Collection entries:

☆ ☆ ☆ ☆

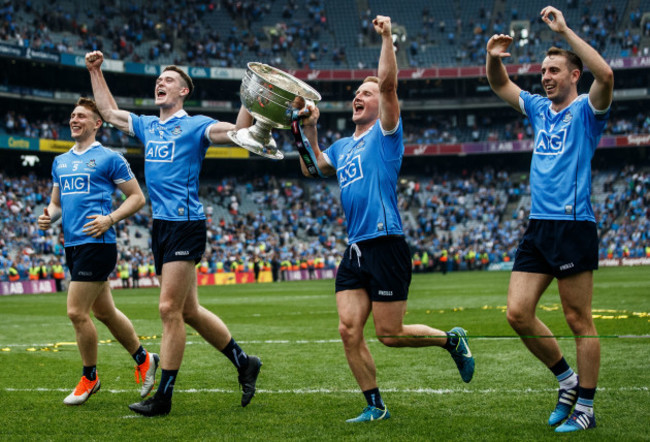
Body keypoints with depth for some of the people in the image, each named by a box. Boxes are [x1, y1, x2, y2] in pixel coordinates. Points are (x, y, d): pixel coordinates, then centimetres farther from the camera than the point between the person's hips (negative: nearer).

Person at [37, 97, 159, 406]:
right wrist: (49, 216, 2)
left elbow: (137, 198, -2)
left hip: (96, 244, -7)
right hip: (72, 245, 8)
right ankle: (144, 360, 30)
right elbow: (56, 202, 24)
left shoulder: (109, 158, -3)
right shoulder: (61, 162, 17)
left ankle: (89, 378, 7)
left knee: (76, 312, -10)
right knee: (104, 312, 14)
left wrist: (110, 219, -15)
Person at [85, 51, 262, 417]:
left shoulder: (195, 125, -2)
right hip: (161, 225, 8)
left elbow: (239, 132, -16)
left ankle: (164, 397, -5)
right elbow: (109, 111, 33)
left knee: (170, 308, -9)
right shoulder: (148, 126, 19)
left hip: (185, 224, -8)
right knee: (189, 310, 10)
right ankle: (244, 362, 25)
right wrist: (95, 72, 32)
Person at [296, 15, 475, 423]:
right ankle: (375, 406, 9)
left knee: (389, 333, -4)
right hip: (354, 251, 7)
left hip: (385, 246, -7)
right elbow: (311, 167, 28)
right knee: (349, 331, -2)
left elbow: (388, 83, -15)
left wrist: (387, 38, -16)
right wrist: (310, 130, 18)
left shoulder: (385, 134, -1)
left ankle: (452, 339, 20)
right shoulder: (343, 147, 19)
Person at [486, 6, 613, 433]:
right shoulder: (540, 108, 17)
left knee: (579, 320, -2)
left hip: (574, 225, -7)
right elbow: (500, 84, 28)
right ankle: (568, 379, 18)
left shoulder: (585, 110, -2)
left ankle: (586, 407, 7)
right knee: (518, 312, 1)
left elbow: (605, 74, -23)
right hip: (537, 225, 7)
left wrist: (565, 30, -20)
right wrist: (494, 58, 6)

☆ ☆ ☆ ☆

## [The problem]
Please carry over the stretch of the records from the line containing "left knee: (76, 312, -10)" through the end of the records, person lines included, adding -17 to each of the three numbers in every keypoint value (x, y and depth).

## [Exercise solution]
left knee: (59, 295, -27)
right knee: (87, 295, -3)
left wrist: (93, 202, -32)
Person at [85, 51, 262, 417]:
left shoulder: (178, 108, -19)
right hip: (144, 208, -9)
left elbow: (222, 115, -33)
left ankle: (147, 380, -22)
right elbow: (92, 94, 16)
left knee: (153, 291, -26)
right shoulder: (131, 109, 2)
left hip: (168, 207, -25)
right knee: (172, 293, -7)
right ankle: (227, 345, 8)
right wrist: (78, 55, 15)
Person at [296, 15, 475, 423]:
right ankle: (358, 389, -8)
left knee: (372, 316, -21)
right hip: (337, 234, -10)
left hip: (368, 229, -24)
right elbow: (294, 150, 11)
right knee: (332, 314, -19)
left elbow: (371, 66, -32)
left wrist: (370, 21, -33)
right wrist: (293, 113, 1)
left shoulder: (368, 117, -18)
left ankle: (435, 322, 3)
right shoulder: (326, 130, 2)
Person at [486, 6, 613, 433]:
right shoulder: (523, 91, 0)
left knee: (562, 303, -19)
left hip: (557, 208, -24)
right elbow: (483, 67, 11)
right ankle: (551, 362, 1)
left shoulder: (568, 93, -19)
left ankle: (569, 390, -10)
right knee: (501, 295, -16)
left elbow: (588, 57, -40)
right hip: (520, 208, -10)
left wrist: (548, 13, -37)
right wrist: (477, 41, -11)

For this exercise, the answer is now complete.